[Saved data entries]
================================

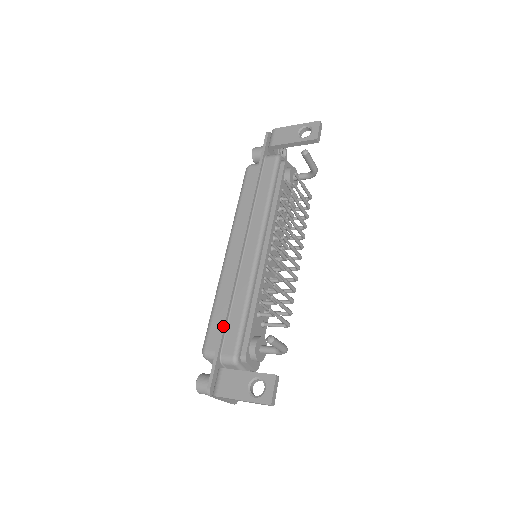
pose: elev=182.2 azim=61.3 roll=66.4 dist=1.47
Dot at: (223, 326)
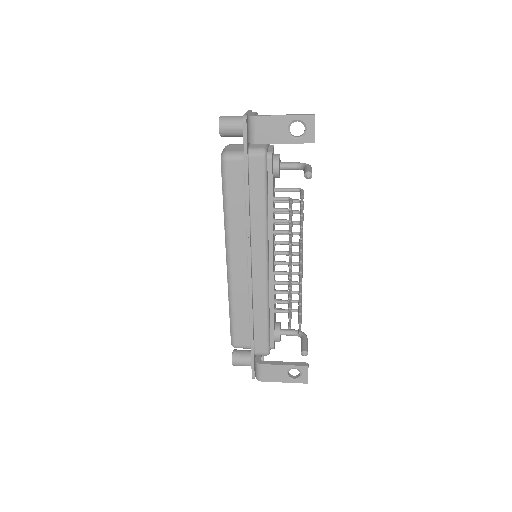
Dot at: (252, 335)
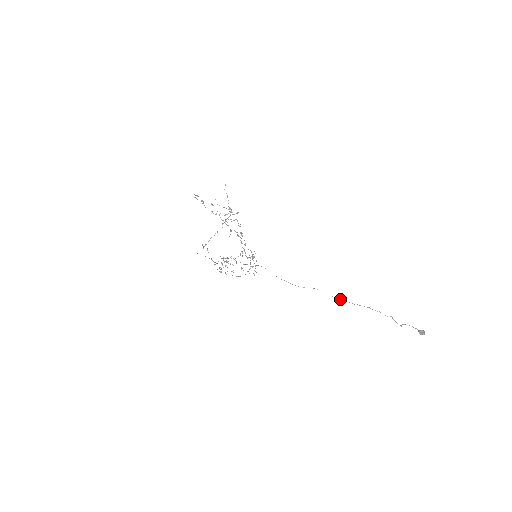
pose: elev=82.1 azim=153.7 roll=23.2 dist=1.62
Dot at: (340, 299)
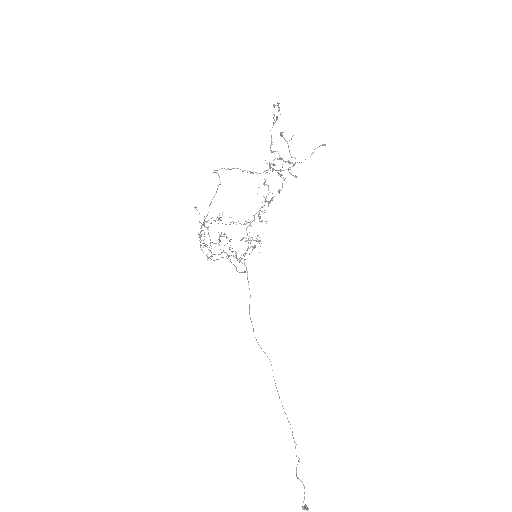
Dot at: occluded
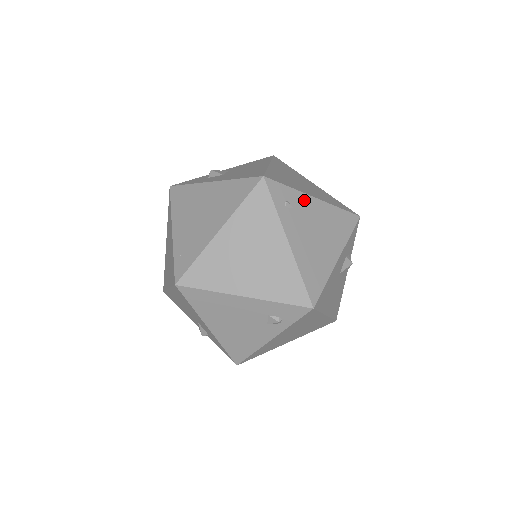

================================

[Required work]
Reproduce the data from the line containing "pose: elev=82.1 azim=153.7" through the end of the data, inclusive, replacing "dist" with "distance" and leaving everything else unchanged. Omit the pictures from your answer.

[Result for this task]
pose: elev=82.1 azim=153.7 roll=23.2 distance=1.62
Dot at: (340, 299)
Dot at: occluded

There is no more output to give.